#### TASKS TO COMPLETE
A) In the text on proteome analysis technology, why will the proposed analytical strategy apply to clinical biomarker discovery? Answer in one to three sentences.
B) Summarize the text on proteome analysis technology in three sentences.

___ SELECTED EXCERPT

Technology development for proteome analysis incorporating separations and mass spectrometry

Many significant advancements in biological science have followed technological advancements in analytical chemistry, which afford new opportunities for sample analysis. Proteomics is a perfect example of this, where advances in mass spectrometry, separation science, and computational analysis have permitted the comprehensive characterization of proteins. In doing so, one can essentially obtain a 'molecular' description of an organism, and therefore provide an improved understanding of biological pathways, assist in drug design, and also provide molecular fingerprints which identify a particular state of an organism (a.k.a. disease biomarkers). Current challenges in proteome analysis continue to evolve, as new technologies are created. What was once a problem of ionization and interpretation of mass spectrometry patterns, proteomics now focuses (among other aspects) on further increasing sample throughput to enable the analysis of clinically significant sample sizes. The characterization of protein modifications, quantitation of changing protein expression, and the validation of mass spectral data also continue to be topics of continued research in this field. The current application focuses on the development of innovative technologies incorporating separations and mass spectrometry for improved analysis of proteome samples. Proposed is the development of a unique platform for comprehensive and comparative profiling of proteome samples. This analytical strategy will therefore be applicable to clinical biomarker discovery or for fundamental investigations of protein samples. The approach is based on extensive proteome prefractionation, which will be accomplished using uniquely designed gel-free separation systems. Integration with mass spectrometry is afforded by a novel approach to protein digestion. The techniques also provide new opportunity for targeted analysis of enriched protein samples. These technologies will provide greater throughput, sensitivity, and selectivity of the detection platform, and also increase the validity of the data interpretation and analysis.

______
___ GIVEN INFORMATION

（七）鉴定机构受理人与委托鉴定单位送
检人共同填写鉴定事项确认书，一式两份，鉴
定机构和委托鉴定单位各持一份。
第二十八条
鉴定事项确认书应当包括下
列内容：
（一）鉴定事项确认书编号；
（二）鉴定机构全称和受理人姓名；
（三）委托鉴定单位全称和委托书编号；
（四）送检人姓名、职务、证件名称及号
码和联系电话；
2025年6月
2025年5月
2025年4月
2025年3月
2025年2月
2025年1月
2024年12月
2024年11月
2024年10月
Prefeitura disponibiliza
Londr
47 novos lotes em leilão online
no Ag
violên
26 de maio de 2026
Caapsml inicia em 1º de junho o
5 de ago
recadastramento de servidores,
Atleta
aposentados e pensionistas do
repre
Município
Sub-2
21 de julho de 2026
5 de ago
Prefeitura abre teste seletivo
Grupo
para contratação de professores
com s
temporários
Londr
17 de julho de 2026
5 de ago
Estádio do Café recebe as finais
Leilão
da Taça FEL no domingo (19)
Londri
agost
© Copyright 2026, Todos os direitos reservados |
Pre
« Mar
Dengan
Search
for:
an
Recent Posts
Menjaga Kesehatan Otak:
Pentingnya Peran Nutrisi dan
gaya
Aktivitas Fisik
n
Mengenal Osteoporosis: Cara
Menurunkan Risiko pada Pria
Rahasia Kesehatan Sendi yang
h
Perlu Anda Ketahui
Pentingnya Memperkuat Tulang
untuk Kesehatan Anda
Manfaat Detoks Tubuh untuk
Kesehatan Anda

______
___ GIVEN INFORMATION

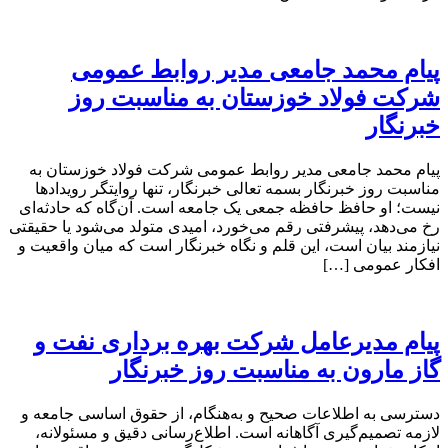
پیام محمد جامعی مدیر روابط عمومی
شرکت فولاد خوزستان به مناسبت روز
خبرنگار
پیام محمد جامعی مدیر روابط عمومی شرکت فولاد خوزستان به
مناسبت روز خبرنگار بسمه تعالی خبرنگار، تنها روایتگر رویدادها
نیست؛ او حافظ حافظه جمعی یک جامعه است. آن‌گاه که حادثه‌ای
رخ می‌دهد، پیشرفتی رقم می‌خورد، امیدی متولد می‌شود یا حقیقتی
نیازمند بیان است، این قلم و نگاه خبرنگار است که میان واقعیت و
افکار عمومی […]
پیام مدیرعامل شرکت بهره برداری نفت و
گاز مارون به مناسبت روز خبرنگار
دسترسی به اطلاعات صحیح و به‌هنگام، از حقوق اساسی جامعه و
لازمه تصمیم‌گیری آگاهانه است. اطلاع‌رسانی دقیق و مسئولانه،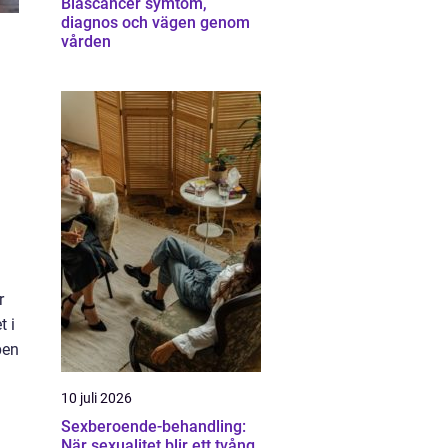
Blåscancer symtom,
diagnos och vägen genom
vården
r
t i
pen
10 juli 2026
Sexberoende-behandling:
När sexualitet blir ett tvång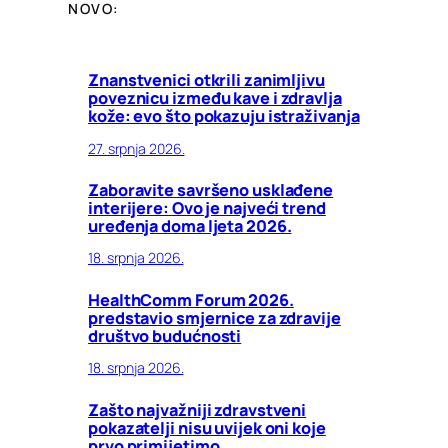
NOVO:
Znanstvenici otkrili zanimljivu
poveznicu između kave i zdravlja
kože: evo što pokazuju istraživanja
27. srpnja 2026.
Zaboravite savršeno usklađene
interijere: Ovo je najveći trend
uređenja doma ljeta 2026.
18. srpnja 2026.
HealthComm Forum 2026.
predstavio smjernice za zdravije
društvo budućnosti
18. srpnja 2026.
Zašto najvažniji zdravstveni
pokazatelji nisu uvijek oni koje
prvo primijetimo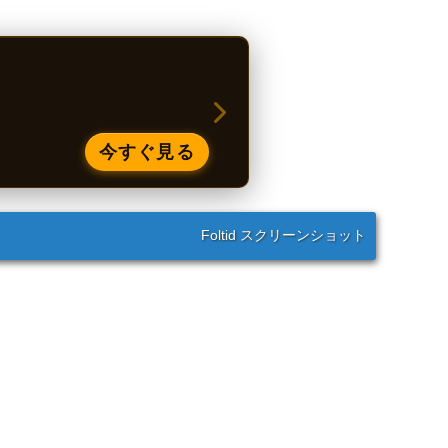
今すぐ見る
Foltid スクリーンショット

______

#### LIST OF SOLUTIONS
A) The strategy is a unique platform for comprehensive and comparative profiling of proteome samples. Because of this, it will apply to clinical biomarker discovery and to fundamental investigations of protein samples.

B) Advances in mass spectrometry, separation science, and computational analysis have allowed comprehensive characterization of proteins. Current challenges include increasing sample throughput, characterizing protein modifications, quantitating changes in protein expression, and validating mass spectral data. The application proposes a platform for comprehensive and comparative proteome profiling that relies on extensive prefractionation with gel-free separation systems and a novel approach to protein digestion to connect with mass spectrometry, aiming for greater throughput, sensitivity, selectivity, and validity of data interpretation.